START RECORDS TO PROCESS

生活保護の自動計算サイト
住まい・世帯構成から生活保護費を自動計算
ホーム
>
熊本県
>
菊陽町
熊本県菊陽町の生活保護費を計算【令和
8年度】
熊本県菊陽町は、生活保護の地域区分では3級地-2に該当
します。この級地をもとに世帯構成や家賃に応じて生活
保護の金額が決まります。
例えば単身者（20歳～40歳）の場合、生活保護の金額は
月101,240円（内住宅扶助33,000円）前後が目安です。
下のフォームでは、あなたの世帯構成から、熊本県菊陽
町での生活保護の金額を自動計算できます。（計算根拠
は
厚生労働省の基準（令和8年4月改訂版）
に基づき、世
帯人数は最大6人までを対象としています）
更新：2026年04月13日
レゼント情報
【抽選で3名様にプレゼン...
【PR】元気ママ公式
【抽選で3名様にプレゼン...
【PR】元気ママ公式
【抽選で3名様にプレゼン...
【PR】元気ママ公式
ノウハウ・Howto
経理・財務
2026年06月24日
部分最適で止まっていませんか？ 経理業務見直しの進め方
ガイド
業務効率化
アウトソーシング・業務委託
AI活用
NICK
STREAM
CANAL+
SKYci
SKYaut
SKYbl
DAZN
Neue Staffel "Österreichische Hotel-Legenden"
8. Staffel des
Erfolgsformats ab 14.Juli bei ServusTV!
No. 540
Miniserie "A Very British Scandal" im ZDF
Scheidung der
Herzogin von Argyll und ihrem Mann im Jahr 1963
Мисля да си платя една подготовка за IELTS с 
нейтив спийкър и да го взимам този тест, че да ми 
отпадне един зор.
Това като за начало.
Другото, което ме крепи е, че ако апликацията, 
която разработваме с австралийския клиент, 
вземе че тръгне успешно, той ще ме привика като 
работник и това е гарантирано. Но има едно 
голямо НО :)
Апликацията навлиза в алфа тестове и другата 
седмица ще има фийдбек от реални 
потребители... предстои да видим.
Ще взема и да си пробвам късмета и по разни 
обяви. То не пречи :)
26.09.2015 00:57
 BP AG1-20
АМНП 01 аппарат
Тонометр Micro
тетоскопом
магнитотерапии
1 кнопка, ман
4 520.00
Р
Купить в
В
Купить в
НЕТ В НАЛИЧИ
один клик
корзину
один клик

END RECORDS TO PROCESS

Scan the entries above for the word "като" and collect each line holding it.

#### TASK RESPONSE
Това като за начало.
вземе че тръгне успешно, той ще ме привика като 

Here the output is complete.